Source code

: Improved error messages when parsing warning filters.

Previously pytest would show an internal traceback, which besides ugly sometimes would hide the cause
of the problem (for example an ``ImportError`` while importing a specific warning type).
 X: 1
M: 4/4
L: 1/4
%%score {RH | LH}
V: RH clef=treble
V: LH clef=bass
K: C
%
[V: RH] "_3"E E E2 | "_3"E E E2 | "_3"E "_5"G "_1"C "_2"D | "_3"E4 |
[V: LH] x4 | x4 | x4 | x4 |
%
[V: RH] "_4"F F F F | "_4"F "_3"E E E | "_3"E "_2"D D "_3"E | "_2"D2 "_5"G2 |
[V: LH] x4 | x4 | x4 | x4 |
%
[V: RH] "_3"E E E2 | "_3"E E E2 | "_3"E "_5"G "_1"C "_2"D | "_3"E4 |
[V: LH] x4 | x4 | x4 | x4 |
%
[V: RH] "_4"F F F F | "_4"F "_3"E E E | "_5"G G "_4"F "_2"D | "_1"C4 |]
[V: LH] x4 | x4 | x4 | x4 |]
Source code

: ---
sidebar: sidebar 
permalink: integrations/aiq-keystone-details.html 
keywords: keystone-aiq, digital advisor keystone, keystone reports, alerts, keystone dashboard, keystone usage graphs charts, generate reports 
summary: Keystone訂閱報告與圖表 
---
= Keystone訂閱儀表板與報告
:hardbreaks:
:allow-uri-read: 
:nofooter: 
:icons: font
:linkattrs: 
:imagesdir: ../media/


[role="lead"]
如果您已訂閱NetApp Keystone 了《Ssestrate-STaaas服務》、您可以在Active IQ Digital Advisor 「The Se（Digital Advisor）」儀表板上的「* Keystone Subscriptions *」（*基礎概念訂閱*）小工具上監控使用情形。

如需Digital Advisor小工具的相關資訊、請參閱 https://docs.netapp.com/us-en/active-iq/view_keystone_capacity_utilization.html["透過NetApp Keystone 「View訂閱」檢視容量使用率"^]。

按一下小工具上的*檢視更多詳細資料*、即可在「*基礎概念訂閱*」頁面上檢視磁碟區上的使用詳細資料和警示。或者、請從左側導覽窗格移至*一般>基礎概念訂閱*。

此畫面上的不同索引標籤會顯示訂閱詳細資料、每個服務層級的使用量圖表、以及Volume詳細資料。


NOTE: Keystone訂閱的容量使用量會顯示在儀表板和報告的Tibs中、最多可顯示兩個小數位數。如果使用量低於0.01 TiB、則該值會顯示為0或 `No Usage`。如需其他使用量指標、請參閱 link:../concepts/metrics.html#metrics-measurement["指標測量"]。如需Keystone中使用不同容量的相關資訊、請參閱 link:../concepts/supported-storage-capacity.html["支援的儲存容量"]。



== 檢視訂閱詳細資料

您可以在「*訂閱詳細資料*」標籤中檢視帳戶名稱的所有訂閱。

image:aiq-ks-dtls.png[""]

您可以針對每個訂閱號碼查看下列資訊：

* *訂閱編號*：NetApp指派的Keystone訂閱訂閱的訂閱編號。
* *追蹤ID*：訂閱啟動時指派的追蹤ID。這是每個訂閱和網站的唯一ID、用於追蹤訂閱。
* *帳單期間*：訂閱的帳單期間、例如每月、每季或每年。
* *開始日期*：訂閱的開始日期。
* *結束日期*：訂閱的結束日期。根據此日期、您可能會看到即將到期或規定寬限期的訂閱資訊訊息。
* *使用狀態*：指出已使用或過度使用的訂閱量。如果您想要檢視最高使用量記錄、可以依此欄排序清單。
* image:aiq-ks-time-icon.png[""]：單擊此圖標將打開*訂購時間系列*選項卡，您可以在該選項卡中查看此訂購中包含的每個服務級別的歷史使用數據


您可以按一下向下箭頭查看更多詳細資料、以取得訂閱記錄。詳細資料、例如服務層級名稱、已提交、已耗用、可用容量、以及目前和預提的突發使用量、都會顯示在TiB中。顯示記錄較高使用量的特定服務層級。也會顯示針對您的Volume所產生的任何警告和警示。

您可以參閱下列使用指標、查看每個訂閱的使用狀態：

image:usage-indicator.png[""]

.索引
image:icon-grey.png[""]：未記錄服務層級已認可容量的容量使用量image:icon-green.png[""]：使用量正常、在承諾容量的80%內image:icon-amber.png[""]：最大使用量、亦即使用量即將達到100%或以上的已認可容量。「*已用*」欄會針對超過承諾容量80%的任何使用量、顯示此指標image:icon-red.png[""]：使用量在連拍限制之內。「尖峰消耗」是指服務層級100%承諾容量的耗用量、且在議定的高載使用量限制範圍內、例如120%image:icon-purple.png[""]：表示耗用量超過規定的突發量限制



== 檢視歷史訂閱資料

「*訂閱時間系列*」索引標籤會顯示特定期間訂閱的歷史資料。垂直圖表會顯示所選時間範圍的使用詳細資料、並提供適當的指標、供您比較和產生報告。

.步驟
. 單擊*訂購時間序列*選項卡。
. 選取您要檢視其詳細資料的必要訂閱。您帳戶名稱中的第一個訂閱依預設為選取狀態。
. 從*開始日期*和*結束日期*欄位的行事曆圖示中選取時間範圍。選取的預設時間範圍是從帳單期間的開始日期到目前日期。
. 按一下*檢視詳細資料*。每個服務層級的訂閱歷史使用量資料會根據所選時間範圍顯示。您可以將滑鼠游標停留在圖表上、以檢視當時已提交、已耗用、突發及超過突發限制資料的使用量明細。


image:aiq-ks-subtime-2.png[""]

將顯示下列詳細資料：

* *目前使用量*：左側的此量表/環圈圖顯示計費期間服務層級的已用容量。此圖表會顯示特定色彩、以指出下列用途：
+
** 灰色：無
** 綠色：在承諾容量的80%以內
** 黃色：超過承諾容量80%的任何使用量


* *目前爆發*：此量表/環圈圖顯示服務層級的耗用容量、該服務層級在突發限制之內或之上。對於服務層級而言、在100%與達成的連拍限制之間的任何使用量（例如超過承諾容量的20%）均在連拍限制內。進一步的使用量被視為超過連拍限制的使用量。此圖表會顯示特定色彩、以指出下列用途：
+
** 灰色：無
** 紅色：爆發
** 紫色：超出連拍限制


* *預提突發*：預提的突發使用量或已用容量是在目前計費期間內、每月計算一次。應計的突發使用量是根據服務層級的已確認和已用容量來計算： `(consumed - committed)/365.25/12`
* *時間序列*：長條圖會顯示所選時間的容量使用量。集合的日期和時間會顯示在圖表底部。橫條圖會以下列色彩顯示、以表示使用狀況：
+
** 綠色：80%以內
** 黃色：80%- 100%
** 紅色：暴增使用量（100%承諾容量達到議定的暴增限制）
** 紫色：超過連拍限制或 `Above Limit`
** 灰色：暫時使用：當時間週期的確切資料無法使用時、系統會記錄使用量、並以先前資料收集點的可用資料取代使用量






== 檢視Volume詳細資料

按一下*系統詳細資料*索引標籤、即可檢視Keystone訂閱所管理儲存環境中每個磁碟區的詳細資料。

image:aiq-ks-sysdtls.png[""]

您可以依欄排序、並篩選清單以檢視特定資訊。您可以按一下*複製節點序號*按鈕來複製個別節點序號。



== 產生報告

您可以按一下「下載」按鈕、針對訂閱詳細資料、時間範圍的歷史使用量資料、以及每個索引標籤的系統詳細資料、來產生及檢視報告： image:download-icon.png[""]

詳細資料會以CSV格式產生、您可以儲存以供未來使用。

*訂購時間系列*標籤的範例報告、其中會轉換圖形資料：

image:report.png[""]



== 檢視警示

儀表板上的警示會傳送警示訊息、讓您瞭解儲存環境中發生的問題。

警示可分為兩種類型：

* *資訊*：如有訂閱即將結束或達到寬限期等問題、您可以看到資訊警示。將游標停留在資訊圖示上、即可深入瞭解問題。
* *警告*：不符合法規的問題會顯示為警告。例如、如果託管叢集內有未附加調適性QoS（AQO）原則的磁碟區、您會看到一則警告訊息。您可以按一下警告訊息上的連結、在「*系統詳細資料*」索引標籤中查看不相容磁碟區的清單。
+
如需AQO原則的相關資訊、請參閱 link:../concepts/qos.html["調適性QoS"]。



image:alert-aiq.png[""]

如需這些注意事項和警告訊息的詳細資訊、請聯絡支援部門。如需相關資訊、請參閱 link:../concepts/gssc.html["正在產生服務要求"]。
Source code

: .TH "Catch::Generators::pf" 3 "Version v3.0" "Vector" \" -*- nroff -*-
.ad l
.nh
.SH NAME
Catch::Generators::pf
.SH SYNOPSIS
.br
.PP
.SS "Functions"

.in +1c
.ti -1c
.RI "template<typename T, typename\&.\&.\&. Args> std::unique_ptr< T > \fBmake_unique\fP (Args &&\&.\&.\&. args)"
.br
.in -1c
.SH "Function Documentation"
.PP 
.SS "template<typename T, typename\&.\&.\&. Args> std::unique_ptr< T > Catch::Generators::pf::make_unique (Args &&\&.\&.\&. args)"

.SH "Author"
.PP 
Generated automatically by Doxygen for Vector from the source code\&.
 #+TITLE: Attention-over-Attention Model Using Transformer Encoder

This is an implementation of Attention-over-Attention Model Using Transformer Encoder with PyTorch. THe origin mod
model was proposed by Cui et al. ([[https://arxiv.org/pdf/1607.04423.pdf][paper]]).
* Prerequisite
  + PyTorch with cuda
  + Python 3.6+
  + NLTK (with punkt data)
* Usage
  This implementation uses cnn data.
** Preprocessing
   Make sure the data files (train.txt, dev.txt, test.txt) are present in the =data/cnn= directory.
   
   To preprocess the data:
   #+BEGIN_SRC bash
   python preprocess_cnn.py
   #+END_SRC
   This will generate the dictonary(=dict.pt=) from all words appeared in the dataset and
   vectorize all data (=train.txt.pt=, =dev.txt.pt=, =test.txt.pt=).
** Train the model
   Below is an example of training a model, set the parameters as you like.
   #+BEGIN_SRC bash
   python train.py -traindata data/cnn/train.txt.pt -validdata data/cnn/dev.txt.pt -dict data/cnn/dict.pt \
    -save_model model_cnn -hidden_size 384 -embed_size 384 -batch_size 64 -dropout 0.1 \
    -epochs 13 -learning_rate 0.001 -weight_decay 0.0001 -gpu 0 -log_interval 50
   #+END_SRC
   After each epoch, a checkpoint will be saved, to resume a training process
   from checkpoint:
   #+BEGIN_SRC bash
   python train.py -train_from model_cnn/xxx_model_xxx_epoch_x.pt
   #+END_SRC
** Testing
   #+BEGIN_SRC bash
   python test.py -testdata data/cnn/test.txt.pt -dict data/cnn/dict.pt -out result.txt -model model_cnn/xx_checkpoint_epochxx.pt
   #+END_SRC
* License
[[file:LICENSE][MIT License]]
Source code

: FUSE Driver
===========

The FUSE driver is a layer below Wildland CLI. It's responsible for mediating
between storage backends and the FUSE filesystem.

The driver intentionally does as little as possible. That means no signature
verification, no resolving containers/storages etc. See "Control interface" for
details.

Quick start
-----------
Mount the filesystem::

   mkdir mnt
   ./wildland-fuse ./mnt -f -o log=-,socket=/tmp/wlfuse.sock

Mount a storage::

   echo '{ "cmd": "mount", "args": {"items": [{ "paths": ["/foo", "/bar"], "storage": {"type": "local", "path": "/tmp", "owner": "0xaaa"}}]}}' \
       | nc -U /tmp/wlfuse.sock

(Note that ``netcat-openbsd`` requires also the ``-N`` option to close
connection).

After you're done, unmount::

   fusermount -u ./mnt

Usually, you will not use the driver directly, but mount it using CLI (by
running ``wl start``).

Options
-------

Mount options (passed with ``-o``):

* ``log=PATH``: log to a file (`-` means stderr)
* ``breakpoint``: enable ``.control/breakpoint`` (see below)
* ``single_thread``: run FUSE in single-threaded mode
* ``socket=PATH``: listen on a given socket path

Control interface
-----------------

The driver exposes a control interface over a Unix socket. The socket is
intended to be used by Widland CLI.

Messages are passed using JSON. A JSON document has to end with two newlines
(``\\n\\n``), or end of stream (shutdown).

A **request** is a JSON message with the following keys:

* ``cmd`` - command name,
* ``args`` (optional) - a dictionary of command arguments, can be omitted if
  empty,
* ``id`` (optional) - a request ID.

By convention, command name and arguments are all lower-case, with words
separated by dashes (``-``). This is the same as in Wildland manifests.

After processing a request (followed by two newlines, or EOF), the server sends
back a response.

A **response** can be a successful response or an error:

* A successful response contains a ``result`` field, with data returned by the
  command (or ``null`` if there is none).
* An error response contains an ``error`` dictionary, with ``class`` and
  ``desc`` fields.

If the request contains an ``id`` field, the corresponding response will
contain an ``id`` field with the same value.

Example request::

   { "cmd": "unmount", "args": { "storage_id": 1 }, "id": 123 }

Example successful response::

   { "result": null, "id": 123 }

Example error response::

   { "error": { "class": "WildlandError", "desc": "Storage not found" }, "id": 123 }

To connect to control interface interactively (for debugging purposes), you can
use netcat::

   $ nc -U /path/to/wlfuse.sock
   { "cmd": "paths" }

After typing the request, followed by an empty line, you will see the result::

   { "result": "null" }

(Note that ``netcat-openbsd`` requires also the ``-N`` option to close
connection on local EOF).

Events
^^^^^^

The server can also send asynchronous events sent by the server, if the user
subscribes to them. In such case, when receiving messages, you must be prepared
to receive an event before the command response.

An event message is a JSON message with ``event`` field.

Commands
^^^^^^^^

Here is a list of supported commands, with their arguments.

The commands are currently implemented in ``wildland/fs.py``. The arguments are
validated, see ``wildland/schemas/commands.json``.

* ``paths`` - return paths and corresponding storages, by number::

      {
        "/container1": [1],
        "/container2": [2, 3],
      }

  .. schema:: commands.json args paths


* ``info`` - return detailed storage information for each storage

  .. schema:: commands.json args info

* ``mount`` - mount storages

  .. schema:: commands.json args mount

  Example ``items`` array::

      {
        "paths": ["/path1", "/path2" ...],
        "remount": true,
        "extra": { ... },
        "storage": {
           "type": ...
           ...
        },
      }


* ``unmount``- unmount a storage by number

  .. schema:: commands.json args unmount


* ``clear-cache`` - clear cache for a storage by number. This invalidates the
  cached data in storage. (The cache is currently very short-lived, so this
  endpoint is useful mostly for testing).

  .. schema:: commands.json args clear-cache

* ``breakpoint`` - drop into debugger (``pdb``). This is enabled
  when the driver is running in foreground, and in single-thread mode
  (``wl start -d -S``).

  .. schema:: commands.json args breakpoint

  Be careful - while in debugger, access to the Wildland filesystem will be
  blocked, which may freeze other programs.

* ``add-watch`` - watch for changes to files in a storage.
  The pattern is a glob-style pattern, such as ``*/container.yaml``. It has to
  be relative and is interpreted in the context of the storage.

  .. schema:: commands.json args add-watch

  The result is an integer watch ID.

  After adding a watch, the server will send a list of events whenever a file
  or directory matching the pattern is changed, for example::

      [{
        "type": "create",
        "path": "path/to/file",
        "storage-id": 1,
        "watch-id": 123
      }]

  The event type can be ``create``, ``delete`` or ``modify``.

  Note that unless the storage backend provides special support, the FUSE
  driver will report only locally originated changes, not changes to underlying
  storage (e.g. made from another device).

**Exercise objective**.
Within the entries above, find the string "debugger" and return each line that holds it.

**Written reply**.
* ``breakpoint`` - drop into debugger (``pdb``). This is enabled
  Be careful - while in debugger, access to the Wildland filesystem will be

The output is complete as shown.